**Problem to work on:** Make a verbatim copy of the records; pictures stay out.

**Stored data entries:**

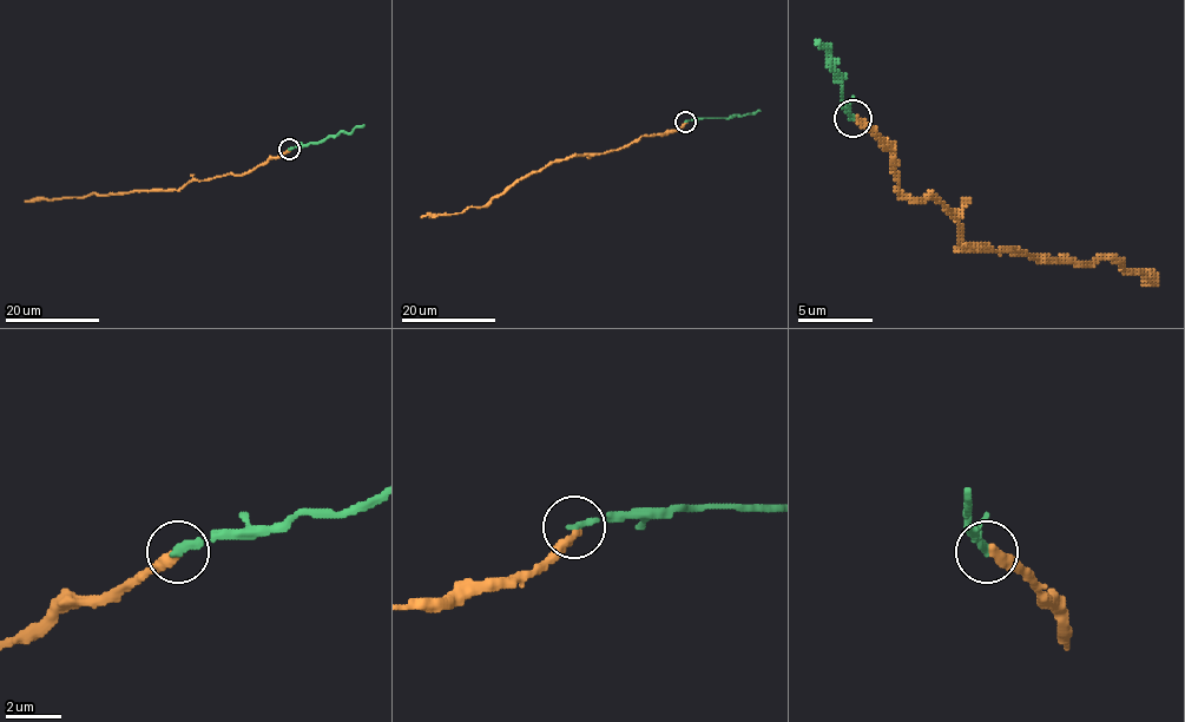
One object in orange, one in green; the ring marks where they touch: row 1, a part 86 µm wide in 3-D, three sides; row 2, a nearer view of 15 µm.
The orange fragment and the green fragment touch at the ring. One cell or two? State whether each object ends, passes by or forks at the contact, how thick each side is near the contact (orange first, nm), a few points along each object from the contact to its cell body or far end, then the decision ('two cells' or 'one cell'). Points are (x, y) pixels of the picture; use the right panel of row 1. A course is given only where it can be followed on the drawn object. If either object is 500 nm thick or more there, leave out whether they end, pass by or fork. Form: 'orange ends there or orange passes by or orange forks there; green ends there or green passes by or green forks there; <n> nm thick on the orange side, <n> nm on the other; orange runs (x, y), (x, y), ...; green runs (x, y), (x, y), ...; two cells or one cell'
orange ends there; green ends there; 380 nm thick on the orange side, 280 nm on the other; orange runs (854, 119), (890, 153), (899, 191), (928, 195), (954, 217), (962, 247), (1112, 258), (1157, 284); green runs (854, 119), (842, 104), (842, 78), (835, 63), (830, 67), (827, 48), (820, 40); one cell

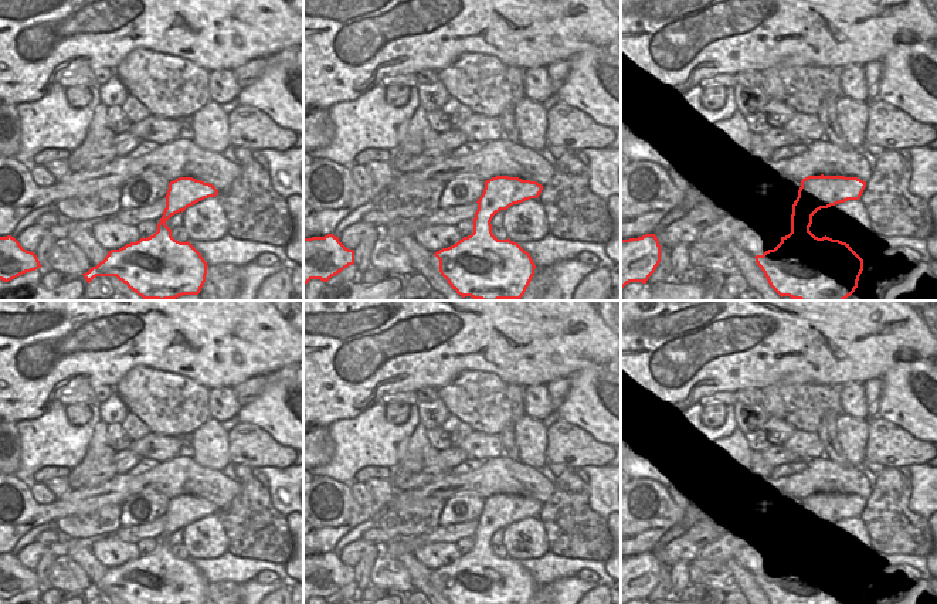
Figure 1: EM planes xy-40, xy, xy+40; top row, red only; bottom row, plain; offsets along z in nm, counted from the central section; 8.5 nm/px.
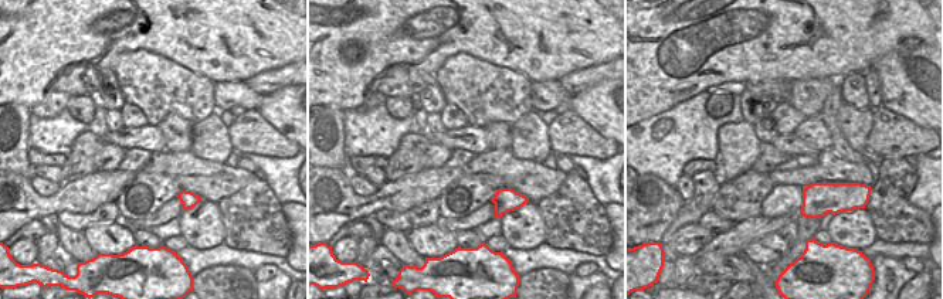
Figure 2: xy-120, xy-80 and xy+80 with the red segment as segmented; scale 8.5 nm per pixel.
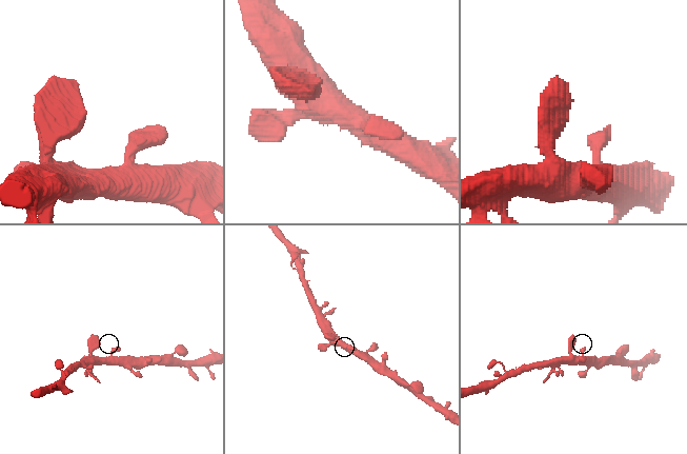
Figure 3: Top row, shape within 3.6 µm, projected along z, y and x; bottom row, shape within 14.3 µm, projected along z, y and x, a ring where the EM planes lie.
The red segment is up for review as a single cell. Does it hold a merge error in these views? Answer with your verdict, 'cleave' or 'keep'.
keep

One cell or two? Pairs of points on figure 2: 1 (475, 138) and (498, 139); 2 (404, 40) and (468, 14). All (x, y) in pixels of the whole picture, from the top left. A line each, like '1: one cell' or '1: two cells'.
1: two cells
2: one cell

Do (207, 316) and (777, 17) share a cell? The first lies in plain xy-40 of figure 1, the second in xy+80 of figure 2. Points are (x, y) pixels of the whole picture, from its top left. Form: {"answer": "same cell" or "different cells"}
{"answer": "same cell"}

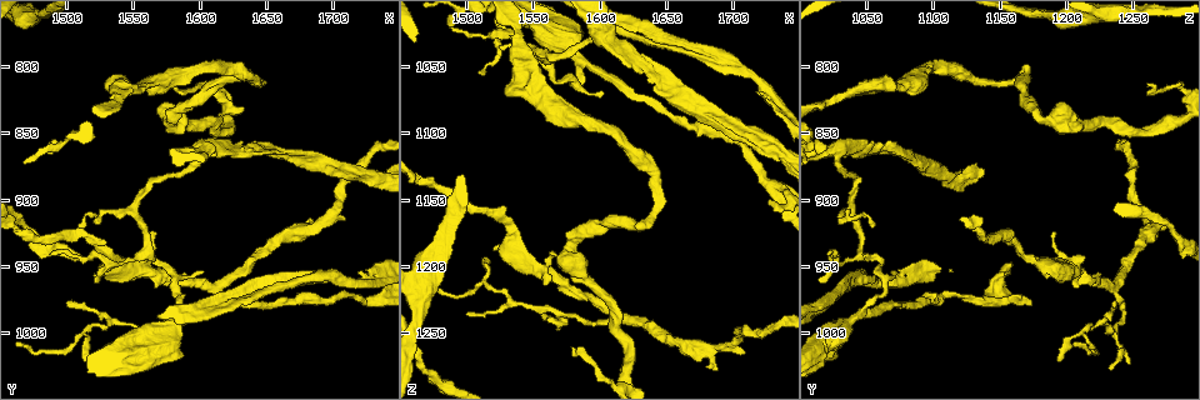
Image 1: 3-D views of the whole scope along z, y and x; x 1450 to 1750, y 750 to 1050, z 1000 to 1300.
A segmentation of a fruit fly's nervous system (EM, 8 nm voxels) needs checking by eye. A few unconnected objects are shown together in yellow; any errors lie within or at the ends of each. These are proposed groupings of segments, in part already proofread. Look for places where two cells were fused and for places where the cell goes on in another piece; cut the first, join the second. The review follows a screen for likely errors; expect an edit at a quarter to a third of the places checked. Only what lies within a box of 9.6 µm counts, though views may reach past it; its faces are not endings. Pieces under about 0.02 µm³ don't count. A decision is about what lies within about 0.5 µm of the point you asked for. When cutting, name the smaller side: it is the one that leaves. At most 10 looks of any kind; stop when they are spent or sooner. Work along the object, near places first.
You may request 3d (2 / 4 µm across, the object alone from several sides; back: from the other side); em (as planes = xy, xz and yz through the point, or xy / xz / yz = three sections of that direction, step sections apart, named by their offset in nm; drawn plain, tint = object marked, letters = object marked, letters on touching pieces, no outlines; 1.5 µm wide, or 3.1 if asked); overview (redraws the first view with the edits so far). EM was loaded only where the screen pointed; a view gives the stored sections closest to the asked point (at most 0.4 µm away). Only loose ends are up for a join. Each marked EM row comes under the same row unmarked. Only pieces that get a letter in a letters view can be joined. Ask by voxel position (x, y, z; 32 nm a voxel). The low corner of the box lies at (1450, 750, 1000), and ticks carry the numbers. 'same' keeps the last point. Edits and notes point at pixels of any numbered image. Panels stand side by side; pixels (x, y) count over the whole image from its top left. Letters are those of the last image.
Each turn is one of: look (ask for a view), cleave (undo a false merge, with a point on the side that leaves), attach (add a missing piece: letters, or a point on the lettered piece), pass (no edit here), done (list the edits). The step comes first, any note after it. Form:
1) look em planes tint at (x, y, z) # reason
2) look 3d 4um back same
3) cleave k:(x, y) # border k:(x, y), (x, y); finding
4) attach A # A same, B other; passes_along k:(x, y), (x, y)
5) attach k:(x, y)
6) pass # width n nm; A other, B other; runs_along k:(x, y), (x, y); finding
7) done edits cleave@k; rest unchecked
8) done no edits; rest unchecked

look em planes tint at (1488, 942, 1020) # tapers out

**Task answer:**
One object in orange, one in green; the ring marks where they touch: row 1, a part 86 µm wide in 3-D, three sides; row 2, a nearer view of 15 µm.
The orange fragment and the green fragment touch at the ring. One cell or two? State whether each object ends, passes by or forks at the contact, how thick each side is near the contact (orange first, nm), a few points along each object from the contact to its cell body or far end, then the decision ('two cells' or 'one cell'). Points are (x, y) pixels of the picture; use the right panel of row 1. A course is given only where it can be followed on the drawn object. If either object is 500 nm thick or more there, leave out whether they end, pass by or fork. Form: 'orange ends there or orange passes by or orange forks there; green ends there or green passes by or green forks there; <n> nm thick on the orange side, <n> nm on the other; orange runs (x, y), (x, y), ...; green runs (x, y), (x, y), ...; two cells or one cell'
orange ends there; green ends there; 380 nm thick on the orange side, 280 nm on the other; orange runs (854, 119), (890, 153), (899, 191), (928, 195), (954, 217), (962, 247), (1112, 258), (1157, 284); green runs (854, 119), (842, 104), (842, 78), (835, 63), (830, 67), (827, 48), (820, 40); one cell

Figure 1: EM planes xy-40, xy, xy+40; top row, red only; bottom row, plain; offsets along z in nm, counted from the central section; 8.5 nm/px.
Figure 2: xy-120, xy-80 and xy+80 with the red segment as segmented; scale 8.5 nm per pixel.
Figure 3: Top row, shape within 3.6 µm, projected along z, y and x; bottom row, shape within 14.3 µm, projected along z, y and x, a ring where the EM planes lie.
The red segment is up for review as a single cell. Does it hold a merge error in these views? Answer with your verdict, 'cleave' or 'keep'.
keep

One cell or two? Pairs of points on figure 2: 1 (475, 138) and (498, 139); 2 (404, 40) and (468, 14). All (x, y) in pixels of the whole picture, from the top left. A line each, like '1: one cell' or '1: two cells'.
1: two cells
2: one cell

Do (207, 316) and (777, 17) share a cell? The first lies in plain xy-40 of figure 1, the second in xy+80 of figure 2. Points are (x, y) pixels of the whole picture, from its top left. Form: {"answer": "same cell" or "different cells"}
{"answer": "same cell"}

Image 1: 3-D views of the whole scope along z, y and x; x 1450 to 1750, y 750 to 1050, z 1000 to 1300.
A segmentation of a fruit fly's nervous system (EM, 8 nm voxels) needs checking by eye. A few unconnected objects are shown together in yellow; any errors lie within or at the ends of each. These are proposed groupings of segments, in part already proofread. Look for places where two cells were fused and for places where the cell goes on in another piece; cut the first, join the second. The review follows a screen for likely errors; expect an edit at a quarter to a third of the places checked. Only what lies within a box of 9.6 µm counts, though views may reach past it; its faces are not endings. Pieces under about 0.02 µm³ don't count. A decision is about what lies within about 0.5 µm of the point you asked for. When cutting, name the smaller side: it is the one that leaves. At most 10 looks of any kind; stop when they are spent or sooner. Work along the object, near places first.
You may request 3d (2 / 4 µm across, the object alone from several sides; back: from the other side); em (as planes = xy, xz and yz through the point, or xy / xz / yz = three sections of that direction, step sections apart, named by their offset in nm; drawn plain, tint = object marked, letters = object marked, letters on touching pieces, no outlines; 1.5 µm wide, or 3.1 if asked); overview (redraws the first view with the edits so far). EM was loaded only where the screen pointed; a view gives the stored sections closest to the asked point (at most 0.4 µm away). Only loose ends are up for a join. Each marked EM row comes under the same row unmarked. Only pieces that get a letter in a letters view can be joined. Ask by voxel position (x, y, z; 32 nm a voxel). The low corner of the box lies at (1450, 750, 1000), and ticks carry the numbers. 'same' keeps the last point. Edits and notes point at pixels of any numbered image. Panels stand side by side; pixels (x, y) count over the whole image from its top left. Letters are those of the last image.
Each turn is one of: look (ask for a view), cleave (undo a false merge, with a point on the side that leaves), attach (add a missing piece: letters, or a point on the lettered piece), pass (no edit here), done (list the edits). The step comes first, any note after it. Form:
1) look em planes tint at (x, y, z) # reason
2) look 3d 4um back same
3) cleave k:(x, y) # border k:(x, y), (x, y); finding
4) attach A # A same, B other; passes_along k:(x, y), (x, y)
5) attach k:(x, y)
6) pass # width n nm; A other, B other; runs_along k:(x, y), (x, y); finding
7) done edits cleave@k; rest unchecked
8) done no edits; rest unchecked

look em planes tint at (1488, 942, 1020) # tapers out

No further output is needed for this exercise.